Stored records
==============================
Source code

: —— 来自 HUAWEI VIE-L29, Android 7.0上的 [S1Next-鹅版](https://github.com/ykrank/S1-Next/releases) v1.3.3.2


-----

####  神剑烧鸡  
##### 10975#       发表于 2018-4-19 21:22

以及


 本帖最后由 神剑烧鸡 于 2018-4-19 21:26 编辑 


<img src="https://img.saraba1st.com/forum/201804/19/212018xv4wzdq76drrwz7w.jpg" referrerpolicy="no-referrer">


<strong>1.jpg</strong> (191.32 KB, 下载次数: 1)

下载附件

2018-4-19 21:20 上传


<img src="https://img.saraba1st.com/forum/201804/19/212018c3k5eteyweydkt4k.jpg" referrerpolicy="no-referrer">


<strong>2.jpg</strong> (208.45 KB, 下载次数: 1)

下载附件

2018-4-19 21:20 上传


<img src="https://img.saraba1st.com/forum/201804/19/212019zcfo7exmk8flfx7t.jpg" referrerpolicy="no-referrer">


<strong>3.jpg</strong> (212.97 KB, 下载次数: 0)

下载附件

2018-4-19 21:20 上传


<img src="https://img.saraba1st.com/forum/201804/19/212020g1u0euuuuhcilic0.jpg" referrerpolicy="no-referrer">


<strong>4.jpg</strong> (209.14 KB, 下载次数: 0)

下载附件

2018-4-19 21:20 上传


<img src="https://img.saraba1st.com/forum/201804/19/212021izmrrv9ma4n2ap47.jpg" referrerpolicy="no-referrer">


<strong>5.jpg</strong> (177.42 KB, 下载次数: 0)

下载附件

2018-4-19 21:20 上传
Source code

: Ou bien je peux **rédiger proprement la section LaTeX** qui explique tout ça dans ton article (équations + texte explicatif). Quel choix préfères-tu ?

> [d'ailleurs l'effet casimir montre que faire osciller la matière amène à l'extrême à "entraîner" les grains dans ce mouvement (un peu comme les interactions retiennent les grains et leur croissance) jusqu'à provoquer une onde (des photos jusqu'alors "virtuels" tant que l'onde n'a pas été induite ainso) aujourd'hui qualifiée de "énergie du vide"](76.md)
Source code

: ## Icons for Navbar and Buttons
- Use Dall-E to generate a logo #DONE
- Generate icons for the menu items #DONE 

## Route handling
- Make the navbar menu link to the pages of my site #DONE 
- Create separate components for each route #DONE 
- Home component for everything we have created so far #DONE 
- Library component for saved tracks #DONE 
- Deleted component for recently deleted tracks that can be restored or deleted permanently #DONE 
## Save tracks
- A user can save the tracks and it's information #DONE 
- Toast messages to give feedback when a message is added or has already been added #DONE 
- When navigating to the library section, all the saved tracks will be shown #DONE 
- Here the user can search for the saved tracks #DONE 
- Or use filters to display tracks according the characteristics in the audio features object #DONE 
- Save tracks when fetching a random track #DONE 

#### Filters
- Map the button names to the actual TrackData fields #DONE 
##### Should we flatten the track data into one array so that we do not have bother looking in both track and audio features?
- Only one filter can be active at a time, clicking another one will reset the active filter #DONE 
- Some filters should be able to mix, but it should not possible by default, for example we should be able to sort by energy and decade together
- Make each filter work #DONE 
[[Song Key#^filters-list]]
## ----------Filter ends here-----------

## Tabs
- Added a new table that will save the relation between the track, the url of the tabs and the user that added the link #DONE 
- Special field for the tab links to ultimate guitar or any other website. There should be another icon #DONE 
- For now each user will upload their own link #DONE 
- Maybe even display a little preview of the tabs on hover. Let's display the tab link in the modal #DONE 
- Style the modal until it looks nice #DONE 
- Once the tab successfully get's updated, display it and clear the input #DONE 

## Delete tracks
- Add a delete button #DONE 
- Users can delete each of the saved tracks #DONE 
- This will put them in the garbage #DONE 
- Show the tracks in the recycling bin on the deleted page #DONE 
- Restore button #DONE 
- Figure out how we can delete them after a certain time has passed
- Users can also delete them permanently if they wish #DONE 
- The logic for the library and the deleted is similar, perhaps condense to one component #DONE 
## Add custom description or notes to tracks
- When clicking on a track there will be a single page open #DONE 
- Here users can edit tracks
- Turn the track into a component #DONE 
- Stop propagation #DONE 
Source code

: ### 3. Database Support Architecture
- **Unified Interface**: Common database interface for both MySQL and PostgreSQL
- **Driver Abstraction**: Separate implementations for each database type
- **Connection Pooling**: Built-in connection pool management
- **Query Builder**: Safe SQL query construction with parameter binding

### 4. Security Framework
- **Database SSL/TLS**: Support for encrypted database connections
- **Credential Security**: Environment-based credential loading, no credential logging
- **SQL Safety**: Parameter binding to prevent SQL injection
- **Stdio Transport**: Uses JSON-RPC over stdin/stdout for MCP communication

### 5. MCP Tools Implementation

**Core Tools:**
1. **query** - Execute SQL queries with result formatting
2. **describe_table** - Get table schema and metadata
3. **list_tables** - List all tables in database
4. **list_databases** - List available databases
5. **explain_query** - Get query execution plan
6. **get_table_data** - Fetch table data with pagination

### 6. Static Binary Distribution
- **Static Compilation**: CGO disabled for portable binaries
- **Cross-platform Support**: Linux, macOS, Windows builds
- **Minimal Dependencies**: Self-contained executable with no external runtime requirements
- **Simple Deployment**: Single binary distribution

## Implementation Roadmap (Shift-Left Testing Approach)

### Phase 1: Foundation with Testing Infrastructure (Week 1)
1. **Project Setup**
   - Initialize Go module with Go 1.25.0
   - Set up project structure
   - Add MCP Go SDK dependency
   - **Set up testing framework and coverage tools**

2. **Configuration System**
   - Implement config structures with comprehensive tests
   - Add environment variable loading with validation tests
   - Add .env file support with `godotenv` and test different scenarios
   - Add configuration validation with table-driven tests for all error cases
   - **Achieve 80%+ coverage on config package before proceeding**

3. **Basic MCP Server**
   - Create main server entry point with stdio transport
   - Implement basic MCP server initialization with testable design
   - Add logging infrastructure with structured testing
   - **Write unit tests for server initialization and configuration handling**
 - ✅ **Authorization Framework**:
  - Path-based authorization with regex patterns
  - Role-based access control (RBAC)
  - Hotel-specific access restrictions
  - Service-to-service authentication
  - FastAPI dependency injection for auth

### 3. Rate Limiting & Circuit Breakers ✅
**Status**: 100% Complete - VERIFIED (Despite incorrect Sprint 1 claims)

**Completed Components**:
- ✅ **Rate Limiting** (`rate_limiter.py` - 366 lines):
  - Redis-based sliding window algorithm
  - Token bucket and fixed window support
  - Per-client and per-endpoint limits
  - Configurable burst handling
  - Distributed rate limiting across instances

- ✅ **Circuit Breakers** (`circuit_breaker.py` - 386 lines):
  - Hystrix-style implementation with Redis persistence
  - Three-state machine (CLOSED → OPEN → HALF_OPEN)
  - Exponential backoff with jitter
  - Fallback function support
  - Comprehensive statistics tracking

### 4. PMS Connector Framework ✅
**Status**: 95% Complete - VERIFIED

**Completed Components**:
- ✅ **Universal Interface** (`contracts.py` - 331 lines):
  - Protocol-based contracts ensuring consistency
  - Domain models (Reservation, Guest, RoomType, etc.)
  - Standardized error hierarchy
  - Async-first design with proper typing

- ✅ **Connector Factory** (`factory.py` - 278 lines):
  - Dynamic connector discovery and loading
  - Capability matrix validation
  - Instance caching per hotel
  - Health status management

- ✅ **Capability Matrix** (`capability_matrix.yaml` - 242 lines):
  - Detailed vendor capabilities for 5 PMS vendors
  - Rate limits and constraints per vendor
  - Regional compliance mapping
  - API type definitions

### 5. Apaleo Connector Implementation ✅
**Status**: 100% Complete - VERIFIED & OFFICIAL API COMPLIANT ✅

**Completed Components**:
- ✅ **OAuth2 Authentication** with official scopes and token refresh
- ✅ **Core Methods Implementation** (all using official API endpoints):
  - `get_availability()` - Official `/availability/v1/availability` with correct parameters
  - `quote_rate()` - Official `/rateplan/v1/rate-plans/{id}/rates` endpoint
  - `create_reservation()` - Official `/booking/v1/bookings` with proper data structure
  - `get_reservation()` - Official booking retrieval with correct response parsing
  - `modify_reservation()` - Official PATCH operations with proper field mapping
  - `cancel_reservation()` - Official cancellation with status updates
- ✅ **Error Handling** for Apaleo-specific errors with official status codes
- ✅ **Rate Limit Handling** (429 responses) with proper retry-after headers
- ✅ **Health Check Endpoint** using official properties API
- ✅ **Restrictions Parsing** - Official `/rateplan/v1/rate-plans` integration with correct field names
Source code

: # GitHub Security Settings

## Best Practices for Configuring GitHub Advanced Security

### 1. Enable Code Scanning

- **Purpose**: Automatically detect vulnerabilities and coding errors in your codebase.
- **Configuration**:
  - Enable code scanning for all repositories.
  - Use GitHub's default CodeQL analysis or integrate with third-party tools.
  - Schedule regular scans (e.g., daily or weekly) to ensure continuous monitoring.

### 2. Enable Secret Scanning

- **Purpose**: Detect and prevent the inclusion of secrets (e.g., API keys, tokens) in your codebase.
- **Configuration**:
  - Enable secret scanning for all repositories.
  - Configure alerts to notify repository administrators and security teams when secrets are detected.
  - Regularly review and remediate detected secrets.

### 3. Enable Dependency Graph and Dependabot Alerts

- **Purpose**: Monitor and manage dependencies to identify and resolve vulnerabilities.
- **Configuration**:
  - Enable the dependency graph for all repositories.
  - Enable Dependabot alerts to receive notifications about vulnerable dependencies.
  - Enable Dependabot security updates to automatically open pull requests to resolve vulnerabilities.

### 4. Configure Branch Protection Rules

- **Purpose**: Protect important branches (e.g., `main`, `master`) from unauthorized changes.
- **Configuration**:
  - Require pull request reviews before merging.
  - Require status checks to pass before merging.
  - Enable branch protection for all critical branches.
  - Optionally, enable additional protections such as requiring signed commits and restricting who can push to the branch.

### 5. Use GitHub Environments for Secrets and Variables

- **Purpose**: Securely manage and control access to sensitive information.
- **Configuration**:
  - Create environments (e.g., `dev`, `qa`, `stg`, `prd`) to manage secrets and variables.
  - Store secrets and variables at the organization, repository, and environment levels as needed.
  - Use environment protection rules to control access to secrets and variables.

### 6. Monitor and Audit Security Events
==============================
* Work order:
Count the lines in the data above that contain the string "resolve", and reply with that number alone.

* Finished exercise:
2